Amid the profound transformations taking place in Egypt’s gold market, the debate over small-sized gold bars and their impact on the jewelry manufacturing sector has resurfaced, alongside growing calls to restore balance between investment-saving products and gold jewelry.
Saeed Imbaby, Executive Director of the iSagha platform for gold and jewelry, said he agrees with the proposal to reduce the production of small-weight gold bars for a limited period—suggesting one year as a trial—during which market conditions could be assessed and the ability of the jewelry manufacturing sector to regain its balance evaluated, given that it represents the core of the gold industry and employs thousands of workers.
Imbaby explained that current market behavior reflects what he described as “herd mentality” or imitation, as consumers increasingly turn to purchasing gold bars—particularly small sizes—for saving or investment purposes, whereas in the past, consumers tended to favor gold jewelry.
He added that companies and manufacturers should expand the offering of lightweight jewelry with reasonable making charges, while reducing the proportion of gemstones, so that such products can serve as an acceptable investment option without causing significant losses to consumers upon resale.
Imbaby stressed that jewelry manufacturing represents the backbone of the local gold industry, and preserving it is both an economic and social necessity, given the thousands of jobs that depend on it.

#### Given exercise a:
Transcribe the article above on Egypt's gold market in full, with no changes.

(Stored records)
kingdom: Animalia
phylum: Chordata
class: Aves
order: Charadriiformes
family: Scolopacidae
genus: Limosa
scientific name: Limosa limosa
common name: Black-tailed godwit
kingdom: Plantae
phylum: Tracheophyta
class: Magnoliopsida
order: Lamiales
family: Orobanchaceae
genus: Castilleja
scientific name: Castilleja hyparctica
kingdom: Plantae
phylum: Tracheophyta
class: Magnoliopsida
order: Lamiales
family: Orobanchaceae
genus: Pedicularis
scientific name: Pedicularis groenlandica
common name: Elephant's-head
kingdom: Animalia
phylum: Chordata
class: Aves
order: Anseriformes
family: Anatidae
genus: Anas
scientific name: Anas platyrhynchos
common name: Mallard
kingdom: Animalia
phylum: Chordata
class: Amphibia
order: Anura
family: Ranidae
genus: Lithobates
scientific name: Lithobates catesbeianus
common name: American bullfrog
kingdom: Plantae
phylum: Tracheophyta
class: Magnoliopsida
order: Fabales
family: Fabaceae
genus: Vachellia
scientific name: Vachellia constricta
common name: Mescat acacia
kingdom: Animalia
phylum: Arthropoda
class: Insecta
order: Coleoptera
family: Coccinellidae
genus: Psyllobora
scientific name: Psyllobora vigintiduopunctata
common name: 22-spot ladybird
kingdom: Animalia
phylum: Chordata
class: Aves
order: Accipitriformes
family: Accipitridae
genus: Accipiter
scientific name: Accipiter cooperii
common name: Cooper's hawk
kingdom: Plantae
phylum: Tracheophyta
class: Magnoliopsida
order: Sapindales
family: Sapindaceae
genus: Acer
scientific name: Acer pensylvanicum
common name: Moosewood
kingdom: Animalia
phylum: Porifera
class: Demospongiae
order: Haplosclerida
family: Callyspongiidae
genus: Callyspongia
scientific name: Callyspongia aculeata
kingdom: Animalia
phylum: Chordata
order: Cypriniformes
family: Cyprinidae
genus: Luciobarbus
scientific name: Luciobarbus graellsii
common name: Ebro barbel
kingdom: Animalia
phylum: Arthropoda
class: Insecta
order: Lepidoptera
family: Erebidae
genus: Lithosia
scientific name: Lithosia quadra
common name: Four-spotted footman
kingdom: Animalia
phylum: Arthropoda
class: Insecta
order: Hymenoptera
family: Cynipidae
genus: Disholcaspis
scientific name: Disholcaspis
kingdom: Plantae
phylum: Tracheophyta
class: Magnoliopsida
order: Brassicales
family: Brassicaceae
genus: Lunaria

#### Given exercise b:
In the taxonomy records above, restate word for word the lines starting with the line that contains "scientific name: Pedicularis groenlandica" and going on through the line that contains "order: Anura".

#### Written solution a:
Amid the profound transformations taking place in Egypt’s gold market, the debate over small-sized gold bars and their impact on the jewelry manufacturing sector has resurfaced, alongside growing calls to restore balance between investment-saving products and gold jewelry.
Saeed Imbaby, Executive Director of the iSagha platform for gold and jewelry, said he agrees with the proposal to reduce the production of small-weight gold bars for a limited period—suggesting one year as a trial—during which market conditions could be assessed and the ability of the jewelry manufacturing sector to regain its balance evaluated, given that it represents the core of the gold industry and employs thousands of workers.
Imbaby explained that current market behavior reflects what he described as “herd mentality” or imitation, as consumers increasingly turn to purchasing gold bars—particularly small sizes—for saving or investment purposes, whereas in the past, consumers tended to favor gold jewelry.
He added that companies and manufacturers should expand the offering of lightweight jewelry with reasonable making charges, while reducing the proportion of gemstones, so that such products can serve as an acceptable investment option without causing significant losses to consumers upon resale.
Imbaby stressed that jewelry manufacturing represents the backbone of the local gold industry, and preserving it is both an economic and social necessity, given the thousands of jobs that depend on it.

#### Written solution b:
scientific name: Pedicularis groenlandica
common name: Elephant's-head
kingdom: Animalia
phylum: Chordata
class: Aves
order: Anseriformes
family: Anatidae
genus: Anas
scientific name: Anas platyrhynchos
common name: Mallard
kingdom: Animalia
phylum: Chordata
class: Amphibia
order: Anura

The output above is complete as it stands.